In case you haven't noticed, television has gone to the hogs.
Yes, I said hogs. As in wild boars. All of a sudden, TV is lousy with 'em.
First, Roseanne Barr opens her new Lifetime reality show chasing the menacing critters around her macadamia nut farm in Hawaii. And now A&E follows suit with "American Hoggers," a real-life series about a family of boar trappers in Texas. The show's original premiere in August was postponed because of the intense heat wave that beset Texas this summer.
Before we dig any deeper, "Hoggers," premiering with two back-to-back episodes Wednesday, is not likely to find much favor among the PETA set, as it depicts the family of Jerry Campbell, 64, tracking, capturing and shooting wild hogs.
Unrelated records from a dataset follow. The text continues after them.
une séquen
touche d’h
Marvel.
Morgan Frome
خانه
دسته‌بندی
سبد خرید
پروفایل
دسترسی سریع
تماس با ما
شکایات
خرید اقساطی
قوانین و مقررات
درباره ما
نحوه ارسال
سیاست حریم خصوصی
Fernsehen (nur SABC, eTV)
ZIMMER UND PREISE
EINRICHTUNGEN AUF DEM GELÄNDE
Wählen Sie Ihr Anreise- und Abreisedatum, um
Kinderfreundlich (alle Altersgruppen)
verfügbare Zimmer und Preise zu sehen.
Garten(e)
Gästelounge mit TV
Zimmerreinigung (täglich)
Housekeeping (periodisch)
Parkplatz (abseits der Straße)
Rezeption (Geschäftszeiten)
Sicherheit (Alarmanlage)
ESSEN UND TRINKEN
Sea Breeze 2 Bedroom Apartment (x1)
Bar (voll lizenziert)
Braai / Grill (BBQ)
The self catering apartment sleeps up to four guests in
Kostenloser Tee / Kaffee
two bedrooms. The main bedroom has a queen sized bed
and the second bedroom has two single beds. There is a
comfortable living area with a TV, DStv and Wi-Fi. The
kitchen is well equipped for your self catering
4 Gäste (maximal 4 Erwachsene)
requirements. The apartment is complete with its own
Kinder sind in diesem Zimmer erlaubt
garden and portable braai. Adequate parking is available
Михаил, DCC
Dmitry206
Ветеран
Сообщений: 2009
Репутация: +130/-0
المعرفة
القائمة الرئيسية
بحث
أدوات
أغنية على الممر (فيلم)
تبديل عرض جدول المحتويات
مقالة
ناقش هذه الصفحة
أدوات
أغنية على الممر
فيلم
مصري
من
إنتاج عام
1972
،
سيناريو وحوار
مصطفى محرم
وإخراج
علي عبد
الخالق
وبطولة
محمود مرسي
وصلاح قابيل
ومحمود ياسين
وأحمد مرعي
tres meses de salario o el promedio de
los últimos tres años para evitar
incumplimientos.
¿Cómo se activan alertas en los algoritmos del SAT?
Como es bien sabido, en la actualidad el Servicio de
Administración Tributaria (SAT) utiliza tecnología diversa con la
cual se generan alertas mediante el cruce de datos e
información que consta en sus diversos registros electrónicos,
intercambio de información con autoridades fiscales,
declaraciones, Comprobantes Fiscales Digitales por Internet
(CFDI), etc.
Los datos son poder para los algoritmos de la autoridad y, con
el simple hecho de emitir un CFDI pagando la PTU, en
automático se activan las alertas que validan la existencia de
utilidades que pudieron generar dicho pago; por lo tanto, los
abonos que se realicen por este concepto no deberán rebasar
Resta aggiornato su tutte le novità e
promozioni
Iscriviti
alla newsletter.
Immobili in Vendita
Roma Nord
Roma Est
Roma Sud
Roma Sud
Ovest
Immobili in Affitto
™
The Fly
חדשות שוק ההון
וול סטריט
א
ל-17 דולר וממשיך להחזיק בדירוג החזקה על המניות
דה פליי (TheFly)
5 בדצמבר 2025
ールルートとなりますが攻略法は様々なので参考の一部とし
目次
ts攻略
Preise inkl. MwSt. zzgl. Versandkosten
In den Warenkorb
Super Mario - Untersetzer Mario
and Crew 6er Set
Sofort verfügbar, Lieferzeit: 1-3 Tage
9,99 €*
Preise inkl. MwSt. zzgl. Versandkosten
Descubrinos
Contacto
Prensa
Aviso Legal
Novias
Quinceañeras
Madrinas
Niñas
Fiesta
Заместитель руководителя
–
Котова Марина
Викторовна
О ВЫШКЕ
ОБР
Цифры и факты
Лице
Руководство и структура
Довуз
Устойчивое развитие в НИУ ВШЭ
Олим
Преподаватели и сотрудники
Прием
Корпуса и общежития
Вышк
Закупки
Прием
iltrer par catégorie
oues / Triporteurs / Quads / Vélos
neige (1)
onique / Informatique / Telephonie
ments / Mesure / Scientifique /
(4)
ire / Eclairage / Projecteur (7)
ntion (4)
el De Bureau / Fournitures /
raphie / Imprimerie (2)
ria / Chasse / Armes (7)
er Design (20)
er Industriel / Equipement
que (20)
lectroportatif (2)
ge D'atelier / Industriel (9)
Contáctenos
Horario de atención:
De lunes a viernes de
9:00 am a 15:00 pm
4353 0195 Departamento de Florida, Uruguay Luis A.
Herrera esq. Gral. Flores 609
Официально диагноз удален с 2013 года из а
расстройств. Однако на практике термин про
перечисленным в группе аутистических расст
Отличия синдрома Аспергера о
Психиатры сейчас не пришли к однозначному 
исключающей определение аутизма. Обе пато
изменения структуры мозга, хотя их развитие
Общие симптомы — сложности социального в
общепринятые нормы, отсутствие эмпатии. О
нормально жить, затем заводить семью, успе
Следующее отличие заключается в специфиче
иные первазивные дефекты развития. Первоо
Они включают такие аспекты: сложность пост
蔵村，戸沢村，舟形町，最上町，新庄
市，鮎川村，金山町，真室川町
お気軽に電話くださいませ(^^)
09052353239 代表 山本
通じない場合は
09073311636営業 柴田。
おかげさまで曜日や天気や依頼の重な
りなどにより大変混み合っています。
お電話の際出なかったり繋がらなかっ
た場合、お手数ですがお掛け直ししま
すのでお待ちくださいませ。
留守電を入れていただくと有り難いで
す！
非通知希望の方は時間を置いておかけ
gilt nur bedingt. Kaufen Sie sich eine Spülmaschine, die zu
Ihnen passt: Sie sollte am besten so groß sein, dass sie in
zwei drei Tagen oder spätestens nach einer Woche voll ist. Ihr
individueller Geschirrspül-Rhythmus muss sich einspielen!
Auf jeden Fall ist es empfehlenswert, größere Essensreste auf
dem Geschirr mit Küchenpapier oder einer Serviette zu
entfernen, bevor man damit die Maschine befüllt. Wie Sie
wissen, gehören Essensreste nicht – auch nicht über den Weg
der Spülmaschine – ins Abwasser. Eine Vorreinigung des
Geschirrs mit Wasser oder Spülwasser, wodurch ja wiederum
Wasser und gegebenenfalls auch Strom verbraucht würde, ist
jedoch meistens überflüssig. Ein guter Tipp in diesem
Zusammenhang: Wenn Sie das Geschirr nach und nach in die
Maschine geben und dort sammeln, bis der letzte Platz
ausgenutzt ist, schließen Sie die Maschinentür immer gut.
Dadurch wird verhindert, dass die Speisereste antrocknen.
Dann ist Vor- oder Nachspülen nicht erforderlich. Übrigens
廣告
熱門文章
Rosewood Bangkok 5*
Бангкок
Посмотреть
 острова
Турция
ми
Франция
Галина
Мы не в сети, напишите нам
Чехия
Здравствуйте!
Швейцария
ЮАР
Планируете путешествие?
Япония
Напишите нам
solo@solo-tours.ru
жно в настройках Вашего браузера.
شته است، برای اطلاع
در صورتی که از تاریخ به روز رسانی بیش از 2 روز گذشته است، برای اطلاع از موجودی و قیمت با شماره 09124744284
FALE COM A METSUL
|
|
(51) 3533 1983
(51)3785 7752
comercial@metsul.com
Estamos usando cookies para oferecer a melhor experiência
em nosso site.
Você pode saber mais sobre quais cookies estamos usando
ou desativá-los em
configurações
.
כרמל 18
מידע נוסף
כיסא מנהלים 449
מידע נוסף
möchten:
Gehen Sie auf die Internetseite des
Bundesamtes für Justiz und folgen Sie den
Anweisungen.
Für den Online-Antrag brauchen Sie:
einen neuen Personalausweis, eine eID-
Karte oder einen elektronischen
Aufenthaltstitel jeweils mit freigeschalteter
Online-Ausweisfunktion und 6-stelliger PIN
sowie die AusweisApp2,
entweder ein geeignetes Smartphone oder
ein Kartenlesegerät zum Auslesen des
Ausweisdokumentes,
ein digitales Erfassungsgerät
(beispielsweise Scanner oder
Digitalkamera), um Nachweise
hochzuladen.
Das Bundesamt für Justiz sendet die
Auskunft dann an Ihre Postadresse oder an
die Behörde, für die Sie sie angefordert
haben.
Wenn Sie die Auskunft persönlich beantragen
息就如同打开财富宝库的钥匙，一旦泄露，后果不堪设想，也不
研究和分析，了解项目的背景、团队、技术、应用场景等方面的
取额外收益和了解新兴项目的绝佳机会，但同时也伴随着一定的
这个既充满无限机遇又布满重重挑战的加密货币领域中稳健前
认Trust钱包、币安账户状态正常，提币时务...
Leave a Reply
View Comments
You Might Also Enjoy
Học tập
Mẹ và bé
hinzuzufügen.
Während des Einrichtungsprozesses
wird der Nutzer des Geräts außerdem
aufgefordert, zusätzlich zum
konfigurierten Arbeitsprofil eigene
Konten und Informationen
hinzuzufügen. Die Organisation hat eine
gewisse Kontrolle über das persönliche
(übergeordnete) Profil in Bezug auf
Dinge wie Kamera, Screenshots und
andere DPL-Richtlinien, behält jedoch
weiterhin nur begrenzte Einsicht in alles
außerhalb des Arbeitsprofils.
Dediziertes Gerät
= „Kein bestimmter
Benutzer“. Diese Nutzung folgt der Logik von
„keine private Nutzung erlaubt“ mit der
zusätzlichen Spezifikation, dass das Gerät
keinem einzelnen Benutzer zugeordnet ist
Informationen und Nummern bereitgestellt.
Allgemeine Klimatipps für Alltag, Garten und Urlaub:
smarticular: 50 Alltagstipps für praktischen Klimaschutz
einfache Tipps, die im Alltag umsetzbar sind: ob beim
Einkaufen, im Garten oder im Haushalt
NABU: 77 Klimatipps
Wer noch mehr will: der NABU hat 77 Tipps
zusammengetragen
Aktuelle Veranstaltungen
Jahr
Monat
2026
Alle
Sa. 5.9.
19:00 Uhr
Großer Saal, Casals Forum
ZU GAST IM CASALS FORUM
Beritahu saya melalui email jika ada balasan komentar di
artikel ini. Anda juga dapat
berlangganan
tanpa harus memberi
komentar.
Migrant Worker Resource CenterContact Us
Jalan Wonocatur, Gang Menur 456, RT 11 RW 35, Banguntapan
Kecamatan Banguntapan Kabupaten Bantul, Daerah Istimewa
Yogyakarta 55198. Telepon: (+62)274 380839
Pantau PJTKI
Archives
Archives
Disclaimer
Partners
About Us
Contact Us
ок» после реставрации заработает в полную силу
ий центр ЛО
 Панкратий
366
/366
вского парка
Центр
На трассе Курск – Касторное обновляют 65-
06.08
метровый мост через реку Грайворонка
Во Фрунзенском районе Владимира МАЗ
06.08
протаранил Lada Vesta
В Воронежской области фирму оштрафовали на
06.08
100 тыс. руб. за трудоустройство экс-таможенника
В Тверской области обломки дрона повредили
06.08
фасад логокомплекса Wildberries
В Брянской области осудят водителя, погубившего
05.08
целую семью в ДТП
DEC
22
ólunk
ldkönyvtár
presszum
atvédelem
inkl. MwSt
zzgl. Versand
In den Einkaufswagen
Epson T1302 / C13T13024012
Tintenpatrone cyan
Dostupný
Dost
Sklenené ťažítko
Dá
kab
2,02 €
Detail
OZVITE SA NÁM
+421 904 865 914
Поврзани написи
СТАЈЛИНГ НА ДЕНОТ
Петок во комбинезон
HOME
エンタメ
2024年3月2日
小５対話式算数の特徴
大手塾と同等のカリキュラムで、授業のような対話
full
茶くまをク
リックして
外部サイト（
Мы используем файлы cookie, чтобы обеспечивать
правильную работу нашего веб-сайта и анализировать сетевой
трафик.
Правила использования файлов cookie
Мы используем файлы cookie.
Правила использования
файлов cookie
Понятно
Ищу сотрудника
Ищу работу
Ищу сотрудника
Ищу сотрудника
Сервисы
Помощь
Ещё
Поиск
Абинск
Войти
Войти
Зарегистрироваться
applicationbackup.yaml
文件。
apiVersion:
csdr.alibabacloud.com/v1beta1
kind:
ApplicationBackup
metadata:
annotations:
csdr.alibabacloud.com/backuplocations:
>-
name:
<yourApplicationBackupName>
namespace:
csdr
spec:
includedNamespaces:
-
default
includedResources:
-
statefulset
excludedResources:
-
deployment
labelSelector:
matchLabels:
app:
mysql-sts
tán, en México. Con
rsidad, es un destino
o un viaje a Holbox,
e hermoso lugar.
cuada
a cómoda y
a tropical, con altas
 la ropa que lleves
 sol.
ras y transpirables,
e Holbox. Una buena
Granted, these are not the cutest of critters - the hogs, I mean, not the Campbells.
The animals, which Jerry pronounces smarter than humans, are otherwise unstoppable as they destroy crops and grazing land and endanger livestock, pets and, potentially, children. With their wild eyes, powerful (and powerful ugly) mouths, these are some mean sombitches.
Although the boars are said to cause about $50 million in damage in Texas alone, and are about as far away from the movies' "Babe" as you can get, some viewers will still find it hard to watch as these grunting marauders are set upon by Jerry, his daughter, Krystal (a.k.a. Pistol), son, Robert (Hunter), and their team, get hog-tied and hauled away in the back of a pickup truck.
"Hog boss" Jerry is probably TV's most unlikely reality show star. Dressed in a dusty, battered cowboy hat, jeans and worn boots, he's like a cross between Billy Bob Thornton in "Sling Blade" (especially when he says the word "taters") and old-time character actor Gabby Hayes.
A&E graciously provides subtitles for ole marble-mouth Jerry, but only intermittently. The network seems to think you can understand him if you see his lips move, but since he has a beard as thick as an English hedgerow, good luck even seeing his mouth, much less seeing it move. When you can make him out, he's just filled to overflowing with homespun aphorisms, such as his declaration that he's "been hunting hogs since Moby Dick was a sardine."
The show's creators are hoping that the family dynamic between Jerry and his kids will hold our attention in addition to all that hog chasing. Jerry, of course, knows a thing or three about hogs after 50 years in the business. But Krystal-Pistol and Robert-Hunter want to modernize things a bit.
When a favorite hunting dog - old one-eyed Rooster - goes missing, Krystal is miffed because her father won't spend money on better tracking collars for the dogs. Despite the fact that Jerry almost considers Rooster a member of the family, he's set in his ways.
Chasing and catching boars may be all well and good, but is it enough to keep us coming back for more every week? Well, if people can watch people fight over storage bins and seeing their cars towed away in South Beach, anything is possible.